GIVEN INSTRUCTION 1.
In the brisket-and-ribs thread, how many racks does mfalto's smoker have?
GIVEN INSTRUCTION 2.
List the usernames that head the posts in the brisket-and-ribs thread.
GIVEN INSTRUCTION 3.
Echo the stretch of the brisket-and-ribs thread from "From a technical" through "top 2 racks.", word for word.

** Begin EXCERPTED TEXT **

# What should be on the top rack ....the brisket or the baby back ribs



## mfalto

I have an ABS all star smoker with three racks.  I was wondering if it makes a difference whether the ribs  or the brisket are on the top rack.  The top is the warmest.  Should I be concerned with the juices from the one dropping down on to the other.  Should I not cook brisket  and baby backs at the same time if one is over the other in the smoker........ or does it make any difference.   thanks mike


----------



## pineywoods

Makes no real difference and there's no problem doing them at the same time


----------



## superdave

In a vertical smoker, you don't think the heat or smoke concentrations are different throughout the smoker column?


----------



## demosthenes9

SuperDave said:


> In a vertical smoker, you don't think the heat or smoke concentrations are different throughout the smoker column?


From a technical standpoint, both are different throughout the smoker, but there are a lot of variables to take into account.  For example, hot air rises, so the top rack would be hotter.  BUT, if you have a nice sized brisket on the lower shelf, it will act as a bit of a heat baffle and take more "direct" heat  This is less of a concern if your smoke chamber is 4 foot tall or so and you are using the top 2 racks.

** End EXCERPTED TEXT **
** Begin DATASET ROWS **

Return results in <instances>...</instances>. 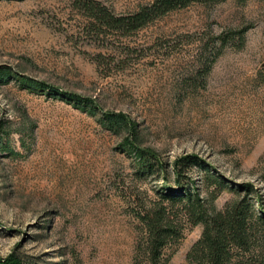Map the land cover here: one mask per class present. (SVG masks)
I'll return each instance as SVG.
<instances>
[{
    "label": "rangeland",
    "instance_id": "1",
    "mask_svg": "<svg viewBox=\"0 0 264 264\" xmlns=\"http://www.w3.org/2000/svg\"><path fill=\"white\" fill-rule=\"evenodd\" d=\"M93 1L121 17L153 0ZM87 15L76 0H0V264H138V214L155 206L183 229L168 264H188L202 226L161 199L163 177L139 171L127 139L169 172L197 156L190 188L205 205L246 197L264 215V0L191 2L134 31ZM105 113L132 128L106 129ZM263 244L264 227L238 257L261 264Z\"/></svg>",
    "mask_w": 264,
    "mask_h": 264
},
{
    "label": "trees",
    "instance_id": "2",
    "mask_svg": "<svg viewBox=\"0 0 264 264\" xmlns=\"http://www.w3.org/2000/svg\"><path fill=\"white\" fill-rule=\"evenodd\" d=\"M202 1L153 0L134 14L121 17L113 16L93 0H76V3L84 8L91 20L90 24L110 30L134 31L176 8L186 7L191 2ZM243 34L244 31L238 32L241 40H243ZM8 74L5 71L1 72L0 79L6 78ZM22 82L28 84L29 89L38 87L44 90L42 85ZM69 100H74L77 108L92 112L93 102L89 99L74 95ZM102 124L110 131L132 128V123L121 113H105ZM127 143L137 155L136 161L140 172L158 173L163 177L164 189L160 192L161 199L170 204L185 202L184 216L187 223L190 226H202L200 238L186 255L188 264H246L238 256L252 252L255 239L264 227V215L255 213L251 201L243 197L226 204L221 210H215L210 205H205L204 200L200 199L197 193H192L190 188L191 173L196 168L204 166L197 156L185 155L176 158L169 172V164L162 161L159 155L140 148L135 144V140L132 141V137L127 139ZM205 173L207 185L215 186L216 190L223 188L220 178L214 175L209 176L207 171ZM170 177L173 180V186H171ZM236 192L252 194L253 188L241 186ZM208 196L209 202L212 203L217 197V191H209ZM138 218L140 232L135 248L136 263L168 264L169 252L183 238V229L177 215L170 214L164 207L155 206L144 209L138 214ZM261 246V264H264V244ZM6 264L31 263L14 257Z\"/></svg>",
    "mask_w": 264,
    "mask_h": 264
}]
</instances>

** End DATASET ROWS **

RIGHT ANSWER 1.
Three racks.

RIGHT ANSWER 2.
mfalto, pineywoods, superdave, demosthenes9

RIGHT ANSWER 3.
From a technical standpoint, both are different throughout the smoker, but there are a lot of variables to take into account.  For example, hot air rises, so the top rack would be hotter.  BUT, if you have a nice sized brisket on the lower shelf, it will act as a bit of a heat baffle and take more "direct" heat  This is less of a concern if your smoke chamber is 4 foot tall or so and you are using the top 2 racks.